While Yager is known for Yosemite Facelift, his ultimate goal is to open a climbing museum inside the park.

From the equipment that set up the cable route on Half Dome, to John Salathe's rope and the shoes Lynn Hill used to free climb the Nose for the first time.

He's collected more than ten thousand items from the world's greatest climbers. Right now, he's forced to store it in garages and storage units.

"It's overdue but now you pretty much can't stop it. It's snowballed."

This month, Yager got a letter of intent from the Park to establish a museum, the biggest step forward in his 27-year mission.

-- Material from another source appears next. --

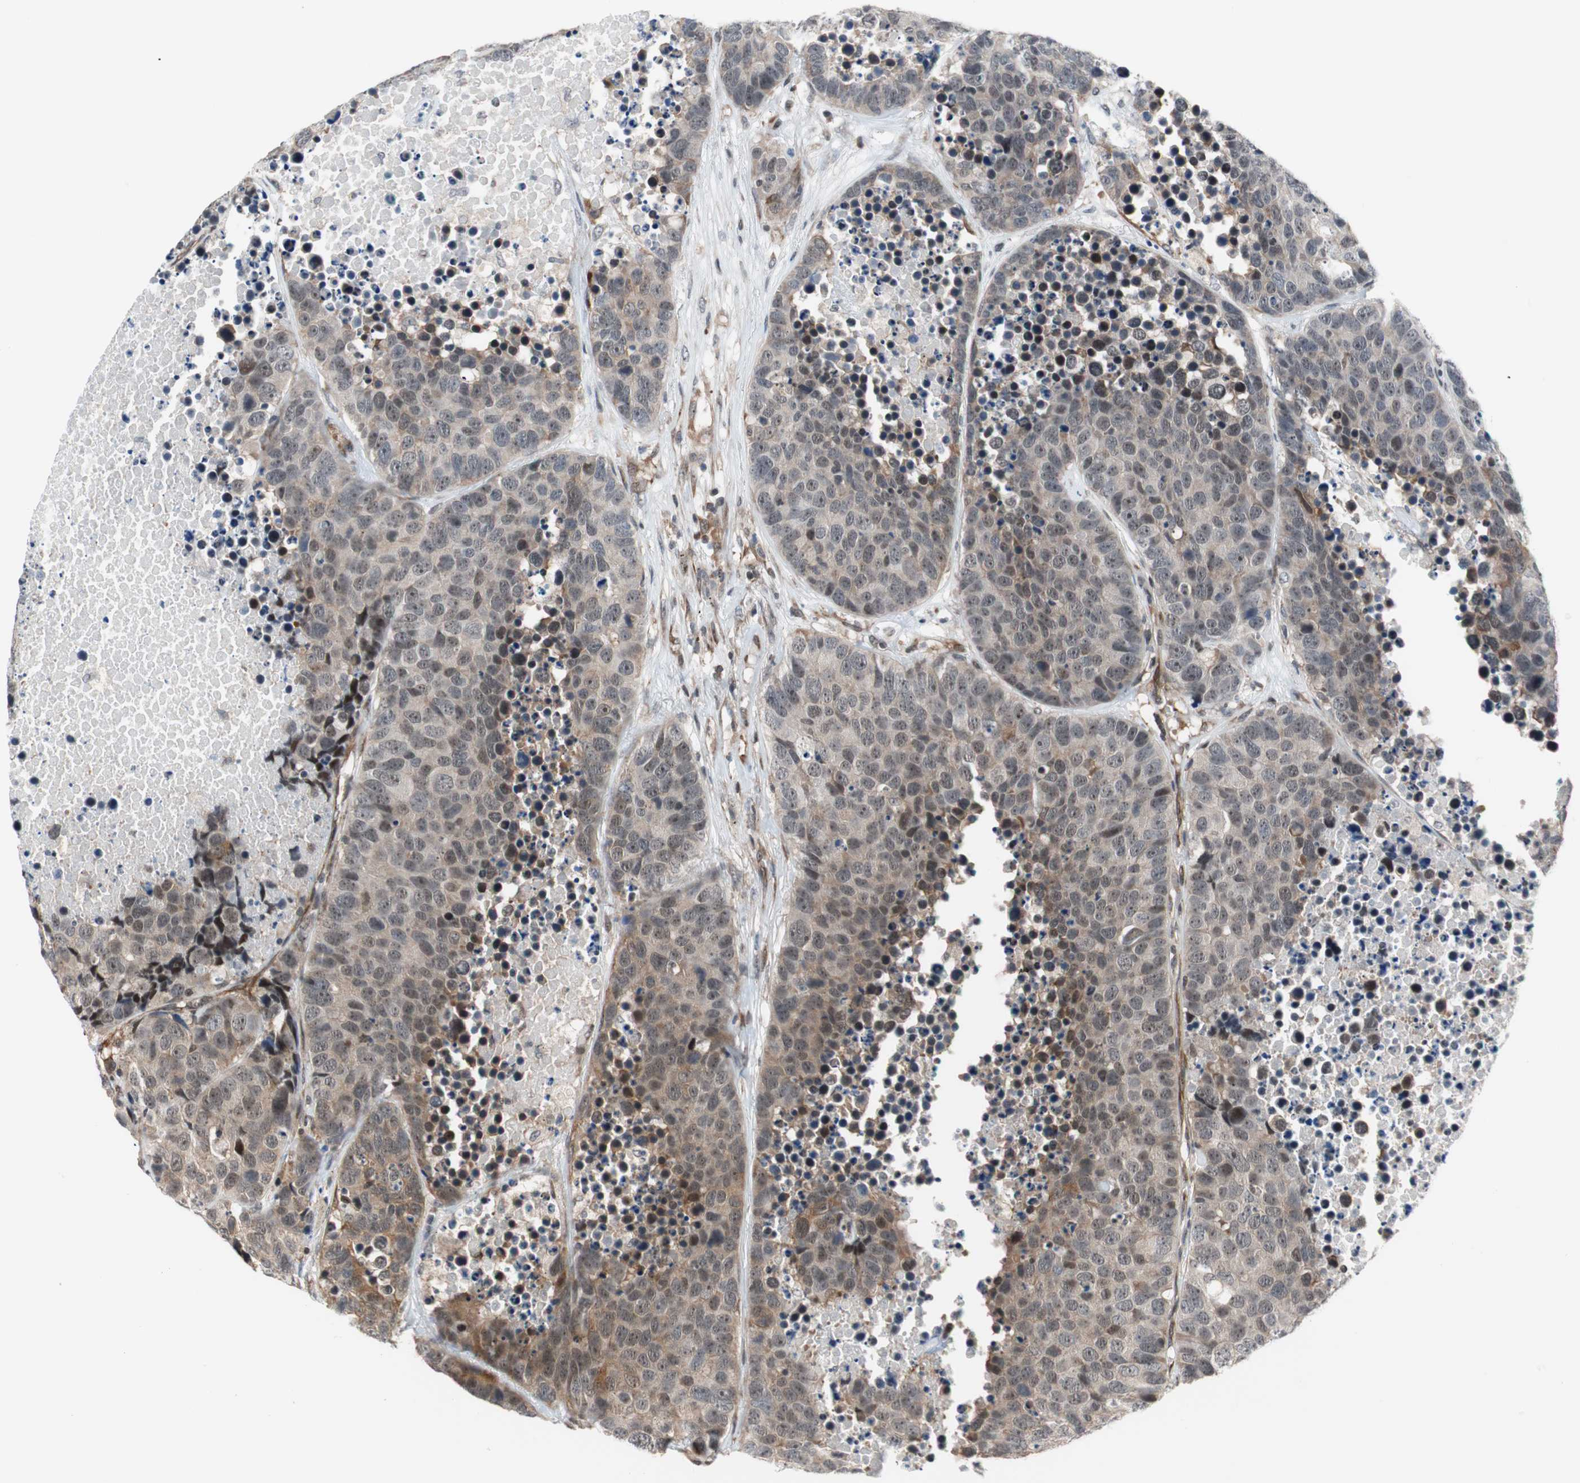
{"staining": {"intensity": "weak", "quantity": "25%-75%", "location": "cytoplasmic/membranous"}, "tissue": "carcinoid", "cell_type": "Tumor cells", "image_type": "cancer", "snomed": [{"axis": "morphology", "description": "Carcinoid, malignant, NOS"}, {"axis": "topography", "description": "Lung"}], "caption": "Malignant carcinoid tissue reveals weak cytoplasmic/membranous staining in approximately 25%-75% of tumor cells, visualized by immunohistochemistry.", "gene": "ZNF512B", "patient": {"sex": "male", "age": 60}}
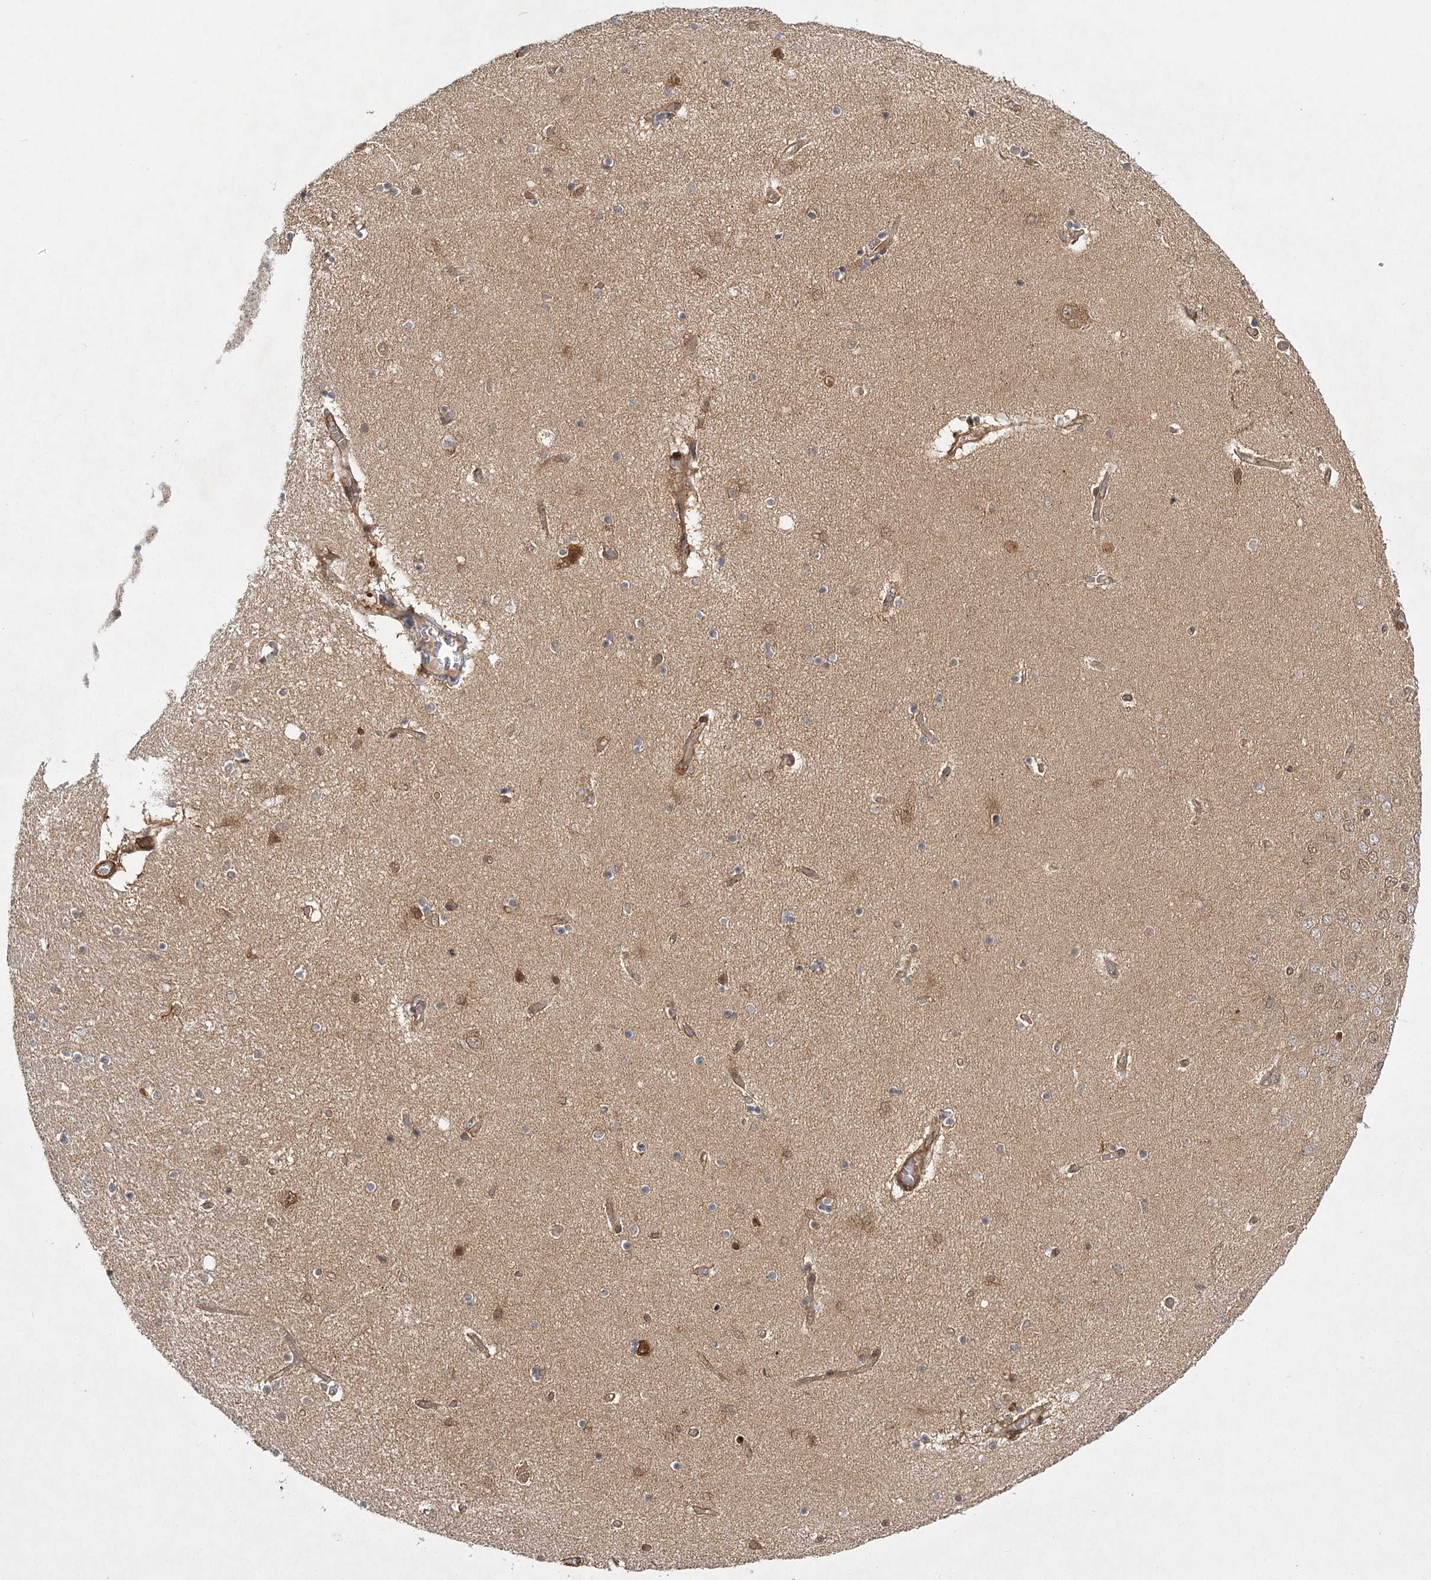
{"staining": {"intensity": "moderate", "quantity": "<25%", "location": "cytoplasmic/membranous"}, "tissue": "hippocampus", "cell_type": "Glial cells", "image_type": "normal", "snomed": [{"axis": "morphology", "description": "Normal tissue, NOS"}, {"axis": "topography", "description": "Hippocampus"}], "caption": "The immunohistochemical stain shows moderate cytoplasmic/membranous positivity in glial cells of normal hippocampus. (Brightfield microscopy of DAB IHC at high magnification).", "gene": "MDFIC", "patient": {"sex": "female", "age": 54}}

"And people are fascinated. Most of them will never go up on the rock there but some of them go 'Oh wow that doesn't sound as insane-because you work your way up. And then they'll go and take a class and try it out for themselves."

He hopes to have it built by the end of the year to inspire everyone who comes to the park.

"We can all push our boundaries to what level we want. Might not be to Alex's level of climbing El Cap without a rope. I enjoy seeing people get really enthusiastic about something. The joy once you communicate with them and they suddenly understand that passion that we have."